Published October 12, 2007 in the Arizona Jewish Post.
When Tatyana Nemenman’s family left Kiev in 1992, fleeing anti-Semitism and the Chernobyl disaster, they arrived in Tucson to find welcome balloons at the airport and an apartment with a fully stocked refrigerator. Barred from attending university in the former Soviet Union, Nemenman enrolled in a pre-med program at Pima Community College with the help of Jewish Family & Children’s Service of Southern Arizona. When her grandmother passed away, JFCS made funeral arrangements and organized a celebration of her life. “The first couple of years,” says Nemenman, “without JFCS, we would not have survived. They were so warm, so welcoming.”
Through a partnership with the national Hebrew Immigrant Aid Society (HIAS), JFCS helped resettle more than 2,000 refugees within the past 18 years. The resettlement program provided language instruction, citizenship application, housing, skills-building and job placement, and assistance with the adjustment to life in American society. Often, volunteers opened their homes to the new immigrants. The job placement program boasted a 94 percent success rate.
Within recent years, the resettlement program faced an uphill battle in reconciling dwindling funds with the rising cost of services. In the aftermath of 9/11, the reduction in number of refugees allowed into the country drastically reduced the federal funds upon which the program relied. The agency now faced a heartbreaking decision: continue to provide services at a far lower quality level, or end the program altogether. After lengthy deliberation, JFCS concluded that if the agency was unable to render the quality of service it felt clients deserved, the program would have to be disbanded.
Staff and volunteers express a mixture of pride in the program’s achievements and sorrow over its inability to remain operable. Carol Sack, chief development officer at JFCS, says, “We have been honored and privileged to have participated in refugee resettlement throughout the years we’ve been doing it. It was with great regret that we made this very hard decision.”
CEO Lois Manowitz shares the sentiment. “The agency made a very difficult, painful decision to no longer do refugee resettlement, but we are extraordinarily proud of the program’s history.” She describes the program as “the fulfillment of one of the best Jewish values upon which our mission was based: tikkun olam, or repairing the world.”

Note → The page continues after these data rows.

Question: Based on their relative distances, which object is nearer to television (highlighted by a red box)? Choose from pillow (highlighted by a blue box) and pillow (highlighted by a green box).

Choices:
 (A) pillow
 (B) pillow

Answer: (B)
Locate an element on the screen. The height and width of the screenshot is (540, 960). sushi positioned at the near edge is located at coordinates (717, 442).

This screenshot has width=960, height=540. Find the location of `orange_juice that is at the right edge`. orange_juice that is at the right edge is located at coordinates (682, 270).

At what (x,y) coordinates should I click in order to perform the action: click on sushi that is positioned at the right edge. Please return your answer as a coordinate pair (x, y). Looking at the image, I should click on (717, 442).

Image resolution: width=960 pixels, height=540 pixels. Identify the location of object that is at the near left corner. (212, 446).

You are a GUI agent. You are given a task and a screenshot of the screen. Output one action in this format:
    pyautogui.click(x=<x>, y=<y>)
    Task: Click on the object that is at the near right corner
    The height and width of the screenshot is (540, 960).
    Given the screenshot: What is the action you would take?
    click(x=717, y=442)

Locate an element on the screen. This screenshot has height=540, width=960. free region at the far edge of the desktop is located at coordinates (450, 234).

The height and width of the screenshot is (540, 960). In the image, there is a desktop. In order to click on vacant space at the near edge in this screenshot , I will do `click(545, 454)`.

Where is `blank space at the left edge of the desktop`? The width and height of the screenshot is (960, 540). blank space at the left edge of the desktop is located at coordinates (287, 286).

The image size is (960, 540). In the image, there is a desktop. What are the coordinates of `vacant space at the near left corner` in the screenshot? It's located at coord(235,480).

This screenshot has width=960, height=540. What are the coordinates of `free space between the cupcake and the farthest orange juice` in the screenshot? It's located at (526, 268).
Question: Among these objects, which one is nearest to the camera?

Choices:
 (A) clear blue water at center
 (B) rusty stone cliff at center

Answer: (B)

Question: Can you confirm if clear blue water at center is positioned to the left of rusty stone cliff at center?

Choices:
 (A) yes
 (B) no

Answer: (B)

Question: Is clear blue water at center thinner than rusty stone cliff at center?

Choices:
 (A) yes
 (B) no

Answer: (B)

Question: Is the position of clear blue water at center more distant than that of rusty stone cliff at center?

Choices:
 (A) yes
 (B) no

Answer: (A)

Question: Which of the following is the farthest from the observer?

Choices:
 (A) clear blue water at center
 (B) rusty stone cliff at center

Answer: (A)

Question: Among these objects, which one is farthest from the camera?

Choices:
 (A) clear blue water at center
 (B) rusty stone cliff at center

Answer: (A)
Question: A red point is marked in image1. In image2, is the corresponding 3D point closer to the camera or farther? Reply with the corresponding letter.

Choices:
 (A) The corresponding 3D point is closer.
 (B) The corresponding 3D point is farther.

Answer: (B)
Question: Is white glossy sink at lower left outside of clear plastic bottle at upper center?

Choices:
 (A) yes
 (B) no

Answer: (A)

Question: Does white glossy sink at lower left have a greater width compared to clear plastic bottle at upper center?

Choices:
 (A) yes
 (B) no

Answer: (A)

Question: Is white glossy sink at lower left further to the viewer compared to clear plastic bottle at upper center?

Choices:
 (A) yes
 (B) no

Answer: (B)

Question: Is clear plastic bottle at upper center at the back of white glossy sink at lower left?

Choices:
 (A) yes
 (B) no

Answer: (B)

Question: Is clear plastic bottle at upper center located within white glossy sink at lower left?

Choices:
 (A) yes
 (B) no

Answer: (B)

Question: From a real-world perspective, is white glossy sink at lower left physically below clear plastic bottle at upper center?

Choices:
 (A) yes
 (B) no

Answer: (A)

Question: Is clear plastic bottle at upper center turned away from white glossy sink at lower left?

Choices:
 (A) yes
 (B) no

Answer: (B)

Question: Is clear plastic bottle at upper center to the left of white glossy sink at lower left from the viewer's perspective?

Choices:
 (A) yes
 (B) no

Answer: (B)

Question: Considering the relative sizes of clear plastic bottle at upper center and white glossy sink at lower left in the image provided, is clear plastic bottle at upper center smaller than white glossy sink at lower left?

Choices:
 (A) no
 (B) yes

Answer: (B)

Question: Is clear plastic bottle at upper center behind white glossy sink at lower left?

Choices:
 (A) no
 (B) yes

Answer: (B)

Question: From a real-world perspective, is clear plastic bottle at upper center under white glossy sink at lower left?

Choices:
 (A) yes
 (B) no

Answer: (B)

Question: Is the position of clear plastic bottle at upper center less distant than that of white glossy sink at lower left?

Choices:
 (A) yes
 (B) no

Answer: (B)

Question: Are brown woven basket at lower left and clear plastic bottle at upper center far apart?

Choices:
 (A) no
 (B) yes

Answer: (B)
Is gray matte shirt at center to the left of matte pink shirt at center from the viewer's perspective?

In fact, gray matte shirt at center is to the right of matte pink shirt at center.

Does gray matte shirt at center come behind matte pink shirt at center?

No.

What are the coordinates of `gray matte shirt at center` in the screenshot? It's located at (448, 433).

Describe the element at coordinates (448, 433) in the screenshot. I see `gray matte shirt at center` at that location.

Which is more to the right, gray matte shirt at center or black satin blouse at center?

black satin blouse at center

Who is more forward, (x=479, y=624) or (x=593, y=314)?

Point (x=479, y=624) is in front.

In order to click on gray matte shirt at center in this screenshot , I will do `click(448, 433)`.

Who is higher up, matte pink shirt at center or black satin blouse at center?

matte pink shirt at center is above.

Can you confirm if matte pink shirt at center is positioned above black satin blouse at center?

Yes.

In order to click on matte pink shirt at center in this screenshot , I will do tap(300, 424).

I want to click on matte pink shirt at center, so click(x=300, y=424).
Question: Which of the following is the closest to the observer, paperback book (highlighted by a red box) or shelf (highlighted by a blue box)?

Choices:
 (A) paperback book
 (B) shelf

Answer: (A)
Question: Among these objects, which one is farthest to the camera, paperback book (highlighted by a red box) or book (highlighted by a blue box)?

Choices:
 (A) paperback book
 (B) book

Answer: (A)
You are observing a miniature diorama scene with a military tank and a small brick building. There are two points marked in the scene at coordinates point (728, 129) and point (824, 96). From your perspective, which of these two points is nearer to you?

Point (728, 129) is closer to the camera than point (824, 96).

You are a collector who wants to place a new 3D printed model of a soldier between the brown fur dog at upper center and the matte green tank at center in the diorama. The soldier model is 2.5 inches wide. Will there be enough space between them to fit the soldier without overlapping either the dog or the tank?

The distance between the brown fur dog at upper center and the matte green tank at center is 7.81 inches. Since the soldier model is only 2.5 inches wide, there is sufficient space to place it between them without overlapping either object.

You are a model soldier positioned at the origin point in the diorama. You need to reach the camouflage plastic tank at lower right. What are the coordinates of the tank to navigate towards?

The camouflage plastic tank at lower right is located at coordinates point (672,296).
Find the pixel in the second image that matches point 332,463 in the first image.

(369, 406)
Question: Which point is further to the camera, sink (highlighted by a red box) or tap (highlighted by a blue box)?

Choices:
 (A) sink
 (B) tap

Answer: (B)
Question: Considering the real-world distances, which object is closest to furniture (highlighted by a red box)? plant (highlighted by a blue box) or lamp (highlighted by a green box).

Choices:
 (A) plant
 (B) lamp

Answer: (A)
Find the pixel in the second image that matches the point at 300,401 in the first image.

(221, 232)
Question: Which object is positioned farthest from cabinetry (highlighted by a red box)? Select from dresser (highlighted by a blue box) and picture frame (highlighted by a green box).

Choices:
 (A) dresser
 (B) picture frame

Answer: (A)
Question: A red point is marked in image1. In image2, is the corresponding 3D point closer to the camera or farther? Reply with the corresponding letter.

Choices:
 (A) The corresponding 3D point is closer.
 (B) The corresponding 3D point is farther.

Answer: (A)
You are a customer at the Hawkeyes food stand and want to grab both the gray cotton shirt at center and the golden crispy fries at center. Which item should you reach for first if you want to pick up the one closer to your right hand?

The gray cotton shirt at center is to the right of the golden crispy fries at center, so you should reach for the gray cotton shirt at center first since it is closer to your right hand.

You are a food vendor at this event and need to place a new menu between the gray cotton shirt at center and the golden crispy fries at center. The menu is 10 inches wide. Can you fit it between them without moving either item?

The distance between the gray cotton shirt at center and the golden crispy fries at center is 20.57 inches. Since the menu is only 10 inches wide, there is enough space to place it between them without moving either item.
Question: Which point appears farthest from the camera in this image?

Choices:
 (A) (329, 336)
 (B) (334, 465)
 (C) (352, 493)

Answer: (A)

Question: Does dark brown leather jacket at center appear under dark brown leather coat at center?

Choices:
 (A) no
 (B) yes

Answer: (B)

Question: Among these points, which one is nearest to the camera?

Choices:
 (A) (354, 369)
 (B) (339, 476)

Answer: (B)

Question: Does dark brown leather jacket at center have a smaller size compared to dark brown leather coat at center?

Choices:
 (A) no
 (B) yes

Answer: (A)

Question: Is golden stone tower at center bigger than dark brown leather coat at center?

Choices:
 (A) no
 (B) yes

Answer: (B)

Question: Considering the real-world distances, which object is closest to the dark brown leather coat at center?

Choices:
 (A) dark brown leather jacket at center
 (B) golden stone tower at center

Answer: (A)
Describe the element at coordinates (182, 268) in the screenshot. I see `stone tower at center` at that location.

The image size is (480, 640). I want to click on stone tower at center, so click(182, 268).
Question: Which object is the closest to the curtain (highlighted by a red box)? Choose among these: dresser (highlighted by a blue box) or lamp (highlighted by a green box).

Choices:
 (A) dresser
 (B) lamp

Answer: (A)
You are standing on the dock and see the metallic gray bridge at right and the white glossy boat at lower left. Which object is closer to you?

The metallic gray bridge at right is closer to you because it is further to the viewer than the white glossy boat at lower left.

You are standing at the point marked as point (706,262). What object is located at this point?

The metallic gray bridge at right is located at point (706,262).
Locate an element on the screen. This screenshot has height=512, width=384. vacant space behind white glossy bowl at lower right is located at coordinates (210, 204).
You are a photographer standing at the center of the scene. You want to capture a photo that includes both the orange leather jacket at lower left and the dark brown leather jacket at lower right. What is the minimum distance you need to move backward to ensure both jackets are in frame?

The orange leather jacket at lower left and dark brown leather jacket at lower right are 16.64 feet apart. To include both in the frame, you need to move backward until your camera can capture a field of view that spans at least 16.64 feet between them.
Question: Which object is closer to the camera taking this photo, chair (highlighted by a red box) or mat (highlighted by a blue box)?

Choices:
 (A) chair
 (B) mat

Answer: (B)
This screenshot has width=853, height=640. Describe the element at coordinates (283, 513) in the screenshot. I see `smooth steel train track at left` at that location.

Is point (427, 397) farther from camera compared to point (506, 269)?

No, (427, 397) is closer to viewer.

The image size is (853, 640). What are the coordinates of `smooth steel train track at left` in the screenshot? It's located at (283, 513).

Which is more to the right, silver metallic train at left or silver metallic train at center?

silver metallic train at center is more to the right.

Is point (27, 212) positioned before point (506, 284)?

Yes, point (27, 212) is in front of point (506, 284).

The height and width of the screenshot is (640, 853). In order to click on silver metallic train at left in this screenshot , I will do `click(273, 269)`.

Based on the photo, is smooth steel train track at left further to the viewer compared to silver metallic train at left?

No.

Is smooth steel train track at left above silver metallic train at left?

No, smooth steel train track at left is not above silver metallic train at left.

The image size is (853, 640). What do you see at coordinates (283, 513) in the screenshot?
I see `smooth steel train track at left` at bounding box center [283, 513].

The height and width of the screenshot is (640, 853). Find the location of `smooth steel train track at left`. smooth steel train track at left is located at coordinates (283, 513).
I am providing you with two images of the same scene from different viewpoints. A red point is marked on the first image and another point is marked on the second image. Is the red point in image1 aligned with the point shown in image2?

The resettlement program leaves behind a long and diverse legacy. Initially, the program aided Jewish immigrants fleeing the former Soviet Union. When these immigrants stopped coming, JFCS extended its services to non-Jewish refugees from Bosnia, Burma, Somalia, Sudan, Ethiopia, Liberia, and Burundi.
Recently, JFCS has devoted many of its services to the Lost Boys of Sudan, who walked hundreds of miles to escape civil war. Among them is 22-year-old Bior Keech, a business economics senior at the University of Arizona. At 17, Bior began the long, treacherous journey that brought him first to Kenya, and eventually to Tucson. Of the resettlement program, he recalls, “It was great. They really welcomed us.” He remembers the volunteers with special fondness. “They were one of the things that made our experience a lot better,” he says, during the initial culture shock of coming to the United States. Bior plans to attend graduate school, and to use his education to help improve the economic situation in Sudan as well as to educate Americans about the country’s plight.
Among the volunteers who helped Bior is Jill Rich, who has volunteered for all of the program’s 18 years and has mentored 94 refugees. Rich was immediately captivated by the story of the Lost Boys and has worked intensively with them. She and her husband, Jim, have hosted many of the Lost Boys in their home, leading her to become known as “the ‘mom’ of the group.” For the last six years, Rich reports, “we’ve had a full house.” At first, the Lost Boys’ rural background meant little familiarity with modern technology. Painstakingly, the young men had to learn how to use the stove, refrigerator and can opener — not to mention the computer. None of these challenges stymied them in their desire for an education, and many have achieved outstanding academic success.
While no longer accepting new refugees as of this month, the program continues to work with its current clients while transitioning them to other agencies. Although the program is drawing to a close, the relationships forged between staff, volunteers and the refugees continue to have a lasting impact. Like many volunteers, Rich keeps in touch with her former clients. “They’re very much a part of what I’ll always do,” she says.
Valerie Saturen received her M.A. in Near Eastern Studies from the University of Arizona in 2007. She lives in Tucson.